What about the functionality?
Quiet often people drop Linux because it is a tad harder to get going.. but with a good guide and strength of heart and an iron-will (kidding!) you can get it working.
4) Get the Players and the Codecs.
Without a doubt the best way to get that movie or song playing ASAP is to drop whatever program you are using and switch to mplayer. It may not look like much and it’s not as powerful as Xine (Totem), but it’s the most straight-forward player out there. And no player on Linux, Mac, or Windows is complete without a decent set of codecs, so check these out.
5) NTFS.
This is where most people lose heart. Don’t switch to FAT32.. Please! When it comes to NTFS, forget all the different packages and patches out there, forget recompiling the kernel and everything else they taught you, you only have two options. The first (what I use) is Captive-NTFS, the first and original NTFS read-write program out there.
It’s not as efficient as we would like (erm… not efficient at all) but the latest version is very straight-forward: run the RPM or build the source, run captive-install-acquire and mount the drive; unfortunately Captive-NTFS is no longer being developed (if you want to adopt it, its available!) Another (better) option if you are willing to fork over the dough is Paragon NTFS Linux, which is a (much) more efficient and still actively developed software that does the same thing. If you *only* want to read from an NTFS, Linux-NTFS is the way to go.
6) Wine.
No guide about functionality on Linux is complete without a reference to Wine, the free framework that makes Windows programs run on Linux In our opinion only recently has Wine become a viable alternative, an actual reliable framework that can be used to run the apps you need. It is nowhere near complete, but it supports a wide variety of programs and installers at the moment.

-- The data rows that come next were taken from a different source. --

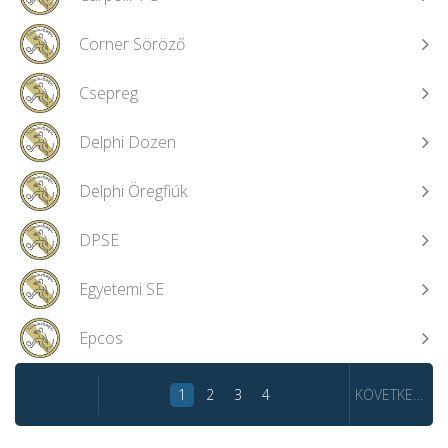
Corner Söröző
Csepreg
Delphi Dozen
Delphi Öregfiúk
DPSE
Egyetemi SE
Epcos
1
2
3
4
KÖVETKEZŐ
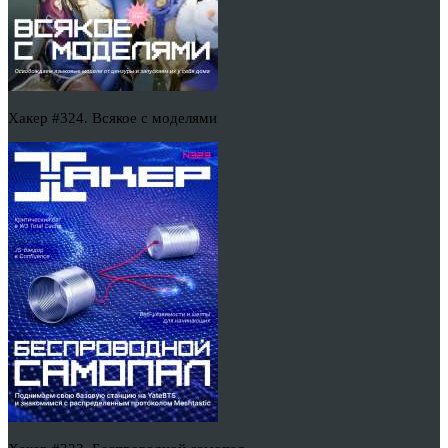
Хакер #324. Всякое с моделями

It isn’t pretty (think Windows 3.1 GUI) but it gets the job done. Cedega is a better (commercial) framework, built on Wine, but expanded and more compatible.. But it’s not free. And it defeats the purpose of open-source: it takes and never gives back to the community.
I don’t think you could be any more wronge.

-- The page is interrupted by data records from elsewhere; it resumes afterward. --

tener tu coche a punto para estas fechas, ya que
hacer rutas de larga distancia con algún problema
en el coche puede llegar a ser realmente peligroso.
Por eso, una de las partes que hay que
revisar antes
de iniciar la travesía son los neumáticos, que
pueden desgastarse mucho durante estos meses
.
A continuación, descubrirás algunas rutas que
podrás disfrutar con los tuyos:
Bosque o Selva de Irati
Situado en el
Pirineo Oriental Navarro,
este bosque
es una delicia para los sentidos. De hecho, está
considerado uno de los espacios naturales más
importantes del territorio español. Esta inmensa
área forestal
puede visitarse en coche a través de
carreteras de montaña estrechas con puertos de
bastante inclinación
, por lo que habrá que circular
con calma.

Nice article, especially liked what u said on point 10 and the list of our favorite things that Linux makes easier …
"Don’t believe a word they say, the days of CLI-Only workstations and green-and-black screens are long over." not true. On fonts – I prefer DejaVu and its ancestor Bitstream Vera to all Microsoft fonts. If you love Arial, have a look at helvetica. NTFS and Wine : these have NOTHING WHATSOEVER to do with usability. they do help Windows users feel at home, though. You say most distributions are Debian- or RHEL based. This is wrong, as RHEL is based on Fedora. This is an understandible misconceotion, as the term "Red Hat-based" is very common; The former Red Hat Linux is now Fedora, and RHEL for the Enterprise. SUSE and Mandriva, for instance, are based on early Red Hat Linux versions. All in all, you do make multiple valid points and this article is probably interesting for fresh newbies coming from the Blue Screen Empire of Microsoft.
@freezombie:
I’m sure Novell would love to know that you think SuSE is based on Fedora. Although Fedora is now the testbed for all things RedHat, it is not the ‘basis’ of RHEL which is developped in parallel.
Some distros are in fact based on Fedora or RedHat Enterprise (like scientific linux, white box linux, mandrake, etc.) but most started over from scratch and went in different directions (Debian, Slackware, Fedora, SuSE, etc.) Ubuntu for example is based on Debian, not Fedora.